76th Air Service Group

The 76th Air Service Group arrived in Guam on April 14, 1945.
Subordinate units were:

76th HQ and Base Service Squadron
582nd Material Squadron
588th Engineering Squadron

by Don Garrett

The 76th Air Service Group was activated at Warner Robins Field (near Macon, Georgia, on 11 May 1944), as one of the new "streamlined" air service groups. Lt. Col. Blume was the first commanding officer.

Camera repair courses in San Antonio, Texas prepared men in the photo unit to join 76th ASG and proceed to Warner Robins, Georgia.

The 588th Engineering Squadron was to provide third echelon maintenance, salvage and reclamation of all items of equipment, for one combat group in a theater of operation.

The 582nd Materiel Squadron was to provide complete third echelon supply on a thirty-day level.

On 18 August 1944, the Group moved in two trains to Great Bend, Kansas, arriving there on the night of 20 August 1944.

On 18 August 1944, the Group entrained for Great Bend, Kansas, where it entered a period of combined training, and later passed final inspection for foreign service.

The mission of this Group is the provision of third echelon maintenance and supply services and complete station complement services for one combat group.

To carry out this mission, the three squadrons were charged with specific functions:

Headquarters and Base Services Squadron was to provide service Group Headquarters and station administrative personnel for a combat group stationed in a theater of operations to include finance, fixed communications, medical dispensary service, interior guard and internal security, station utilities, fire fighting service and central motor transportation pool.

The final bivouc of the training period was started on 16 December 1944. The distance covered was one-hundred-seven (107) miles, over good roads, in clear and cold weather. The camp site was near Stockton Lake in hilly and bare terrain. The exercise ended on 18 December 1944, and the Group returned to Great Bend.

The POM inspection was passed in January 1945 and all training and packing completed. Men and officers were given their pre-embarkation furloughs and leaves. On 27 and 28 January, a convoy and bivouac party was given at Wichita, Kansas, by the officers for the enlisted men. Eighty miles of the hundred and twenty-mile trip was made through a driving snow storm.

The port call was received in February 1945, and all activities were devoted to the movement to the staging area. The advance party of six officers and six enlisted men was sent to the Port of Embarkation.

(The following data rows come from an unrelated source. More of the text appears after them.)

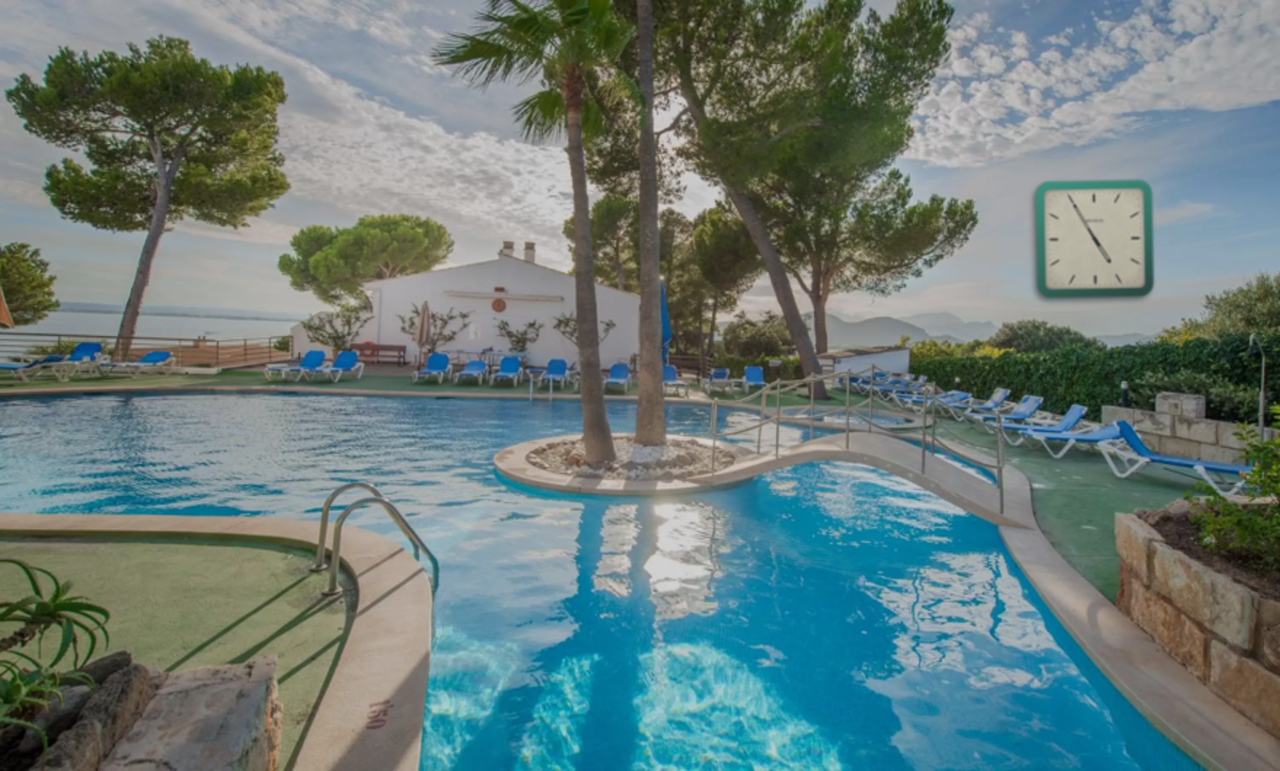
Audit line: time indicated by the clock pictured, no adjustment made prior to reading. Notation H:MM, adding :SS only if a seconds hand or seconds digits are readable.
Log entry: 4:55
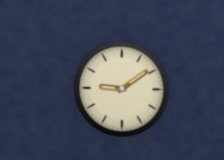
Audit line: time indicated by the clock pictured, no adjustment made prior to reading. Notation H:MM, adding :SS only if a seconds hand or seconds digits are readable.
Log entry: 9:09
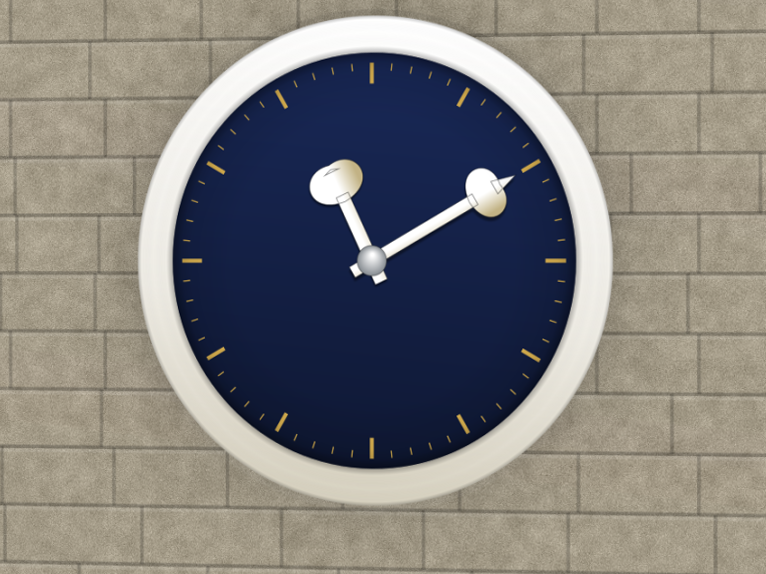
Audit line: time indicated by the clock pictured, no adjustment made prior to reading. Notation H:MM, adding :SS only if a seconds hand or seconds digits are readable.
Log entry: 11:10
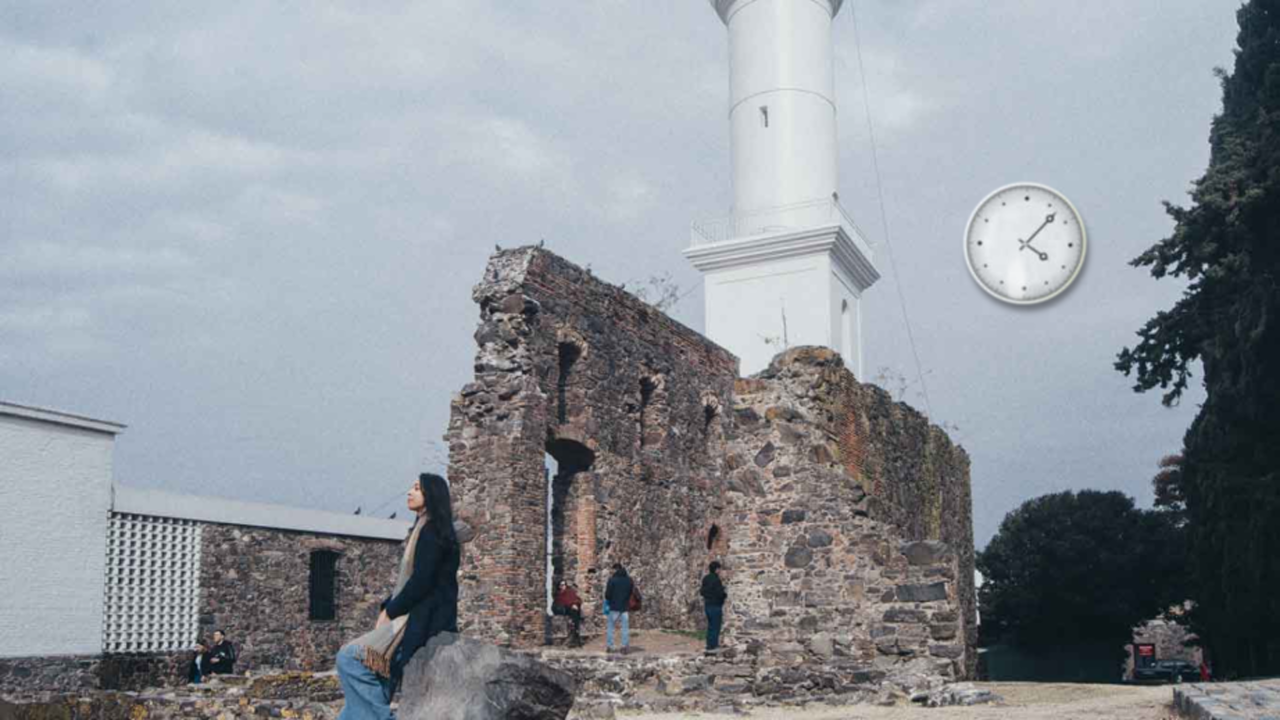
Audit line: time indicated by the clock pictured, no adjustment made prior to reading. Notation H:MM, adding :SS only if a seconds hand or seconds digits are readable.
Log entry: 4:07
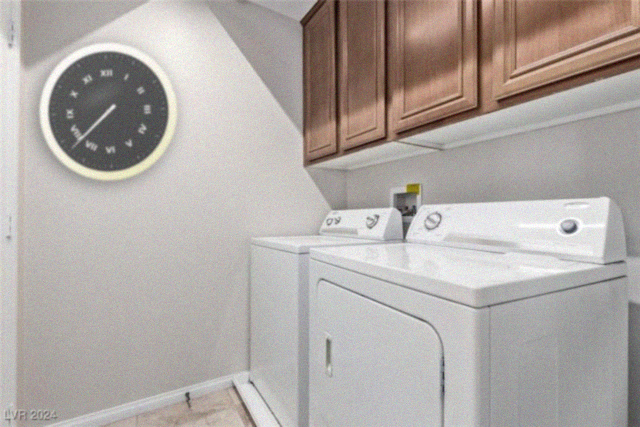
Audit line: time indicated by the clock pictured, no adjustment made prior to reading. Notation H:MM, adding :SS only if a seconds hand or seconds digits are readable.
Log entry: 7:38
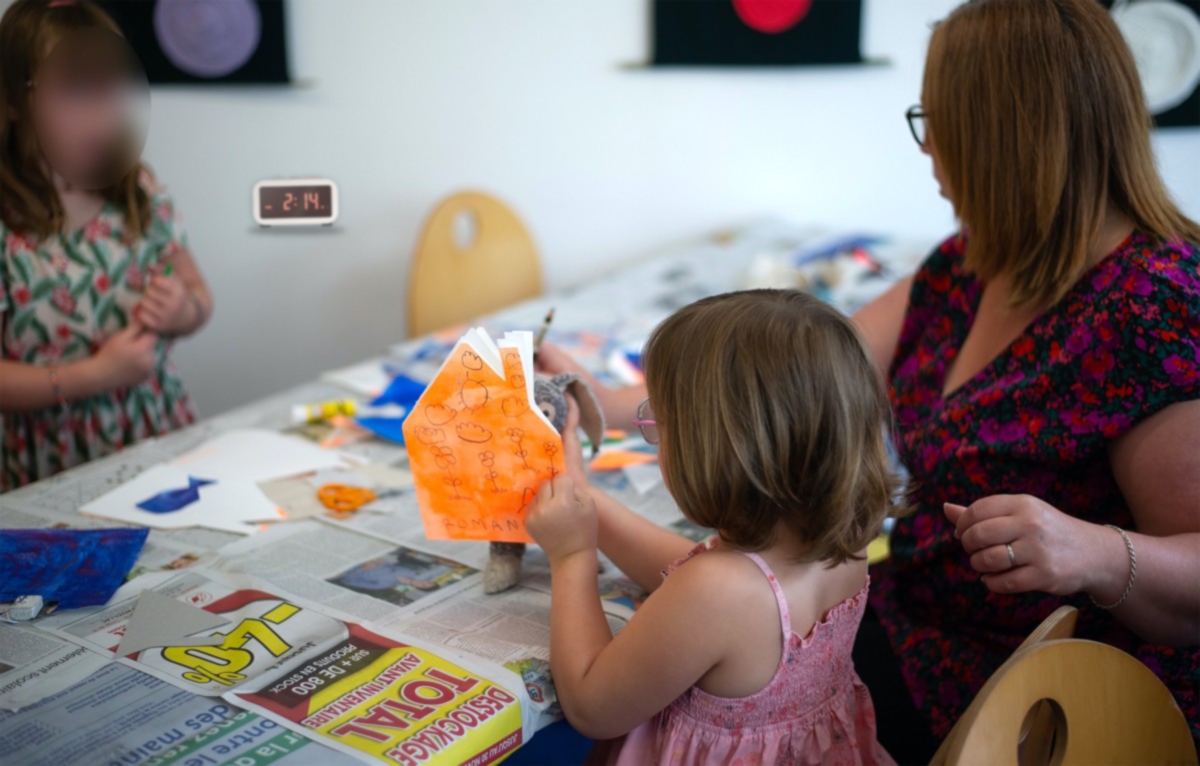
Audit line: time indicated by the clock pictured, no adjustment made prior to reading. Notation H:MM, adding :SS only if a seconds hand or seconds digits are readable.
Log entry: 2:14
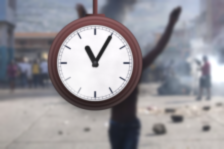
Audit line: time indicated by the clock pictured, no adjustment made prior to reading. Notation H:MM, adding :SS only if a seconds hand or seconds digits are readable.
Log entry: 11:05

The first section of the group, comprising the Headquarters and Base Services Squadron, entrained at Great Bend, March 5th, and proceeded to the staging area at Fort Lawton, Washington. Lt. Col. Hayes was train commander. The first section arrived at the staging area March 8th and was quartered in a temporary area set up by the advanced parties of the organization.

The second section of the group, which included the 582nd Materiel Squadron and the 588th Engineering Squadron, with Lt. Col. Blume, commanding officer of the group, as train commander, entrained at Great Bend March 6th, for the staging area and its ultimate destination. This section arrived at Fort Lawton on March 9th, and rejoined the Headquarters and Base Services Squadron at the temporary headquarter.

During the next three days at the staging area the group received its final processing for clothing and equipment shortages, records and physical examinations. Orderly rooms were set up in one crowded building for the three squadrons and for furnishing details of men for various post and squadron function.

At reveille on the morning of March 15, the group was alerted on orders from Fort Lawton staging area, for embarkation to the overseas destination. On March 16th, the group left Fort Lawton in a truck convoy for the Seattle Port of Embarkation to board the USS Dorthea L. Dix, a naval transport.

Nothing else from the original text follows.